The Old Failure, Only Bigger

It gets worse. To create regions, Nigeria would first have to build a whole new tier of government: change sections 2 and 3, erect six new governments with executives, legislatures and revenue arrangements, and only then build police on top. That is a detour of decades, proposed at the very moment the State Police reform is live and moving in the National Assembly: the Senate passed its version on 24 June 2026, the House passed one on 11 June, and on 14 July the House moved to fast track the President’s revised executive bill, which passed second reading the same day. It is a bridge drawn on paper beside a train already in motion. And history speaks even more harshly against the regional idea, because regional police is not a new middle path. It is the very system that failed before. The forces whose abuse the Professor says the article played down were the regional and native authority forces. The Western Region between 1962 and 1966 is the textbook case of regional police turned into a political weapon. He cannot stress the horror of regional police abuse in one paragraph and prescribe regional police in the next. And size makes it worse, not better. A captured State force is a contained danger, hedged in by the federal trigger and 35 neighbouring States. A captured zonal force spans six States and tens of millions of people: his own nightmare, six times larger. The one real concern inside the proposal, that some States cannot yet afford a force, is already answered within the State framework by the Canadian model in the article: a State that is not ready contracts the Federal Police to police it, under the State’s direction, until it can stand on its own. Neighbouring States can also cooperate by agreement. Everything the zone promises is available without inventing a new government. Everything the zone threatens arrives the moment one is invented.

The Demand for Proof

Finally, the critique says the article proves the present system has failed but does not prove State Police will succeed. With respect, no constitutional reform in history could meet that test. Nobody could prove in 1999 that democracy would work. Reform is judged by the balance of reasons and by the cost of standing still, and that cost is now counted daily in the kidnapped and the killed.

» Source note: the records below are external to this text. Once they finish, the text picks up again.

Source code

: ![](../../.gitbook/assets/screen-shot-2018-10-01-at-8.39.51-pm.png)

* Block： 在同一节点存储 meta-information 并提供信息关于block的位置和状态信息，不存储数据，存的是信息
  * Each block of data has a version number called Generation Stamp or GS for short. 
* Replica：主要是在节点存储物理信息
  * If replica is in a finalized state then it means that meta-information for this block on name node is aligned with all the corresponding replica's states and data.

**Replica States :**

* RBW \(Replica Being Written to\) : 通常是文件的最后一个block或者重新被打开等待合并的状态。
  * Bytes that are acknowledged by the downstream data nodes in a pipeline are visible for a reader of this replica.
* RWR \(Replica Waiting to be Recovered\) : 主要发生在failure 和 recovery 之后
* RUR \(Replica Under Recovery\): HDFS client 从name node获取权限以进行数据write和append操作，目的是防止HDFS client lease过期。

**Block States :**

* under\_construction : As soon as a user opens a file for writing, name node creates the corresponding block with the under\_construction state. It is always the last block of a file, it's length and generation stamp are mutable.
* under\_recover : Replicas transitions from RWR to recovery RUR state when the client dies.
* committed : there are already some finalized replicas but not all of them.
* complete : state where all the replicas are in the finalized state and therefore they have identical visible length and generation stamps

The article never claimed a miracle. It claimed a carefully designed remedy for a proven failure. The centralised system has had the field to itself for more than half a century, since the last local forces were absorbed in 1972, and the result is before our eyes, on the Professor’s own finding. The burden of proof does not rest on the arrangement used by the serious federations of the world. It rests on the one system whose failure is no longer in dispute. To demand certainty from the reform while people die under the present system is not caution. It is doing nothing and calling it caution.

Conclusion

I thank the Professor sincerely for the engagement. But strip away everything he concedes, and his critique comes down to a call for safeguards, which the article already supplies in its longest section, and a regional proposal that the Constitution does not know, that command cannot operate, and that our own history has already condemned. His critique ends exactly where the article begins: at the question of design. On the diagnosis, we agree. On the design, the article answers. On his alternative, the Constitution, common sense and his own history all return the same verdict. State Police remains a constitutional and security imperative. Let it be done, and let it be done well.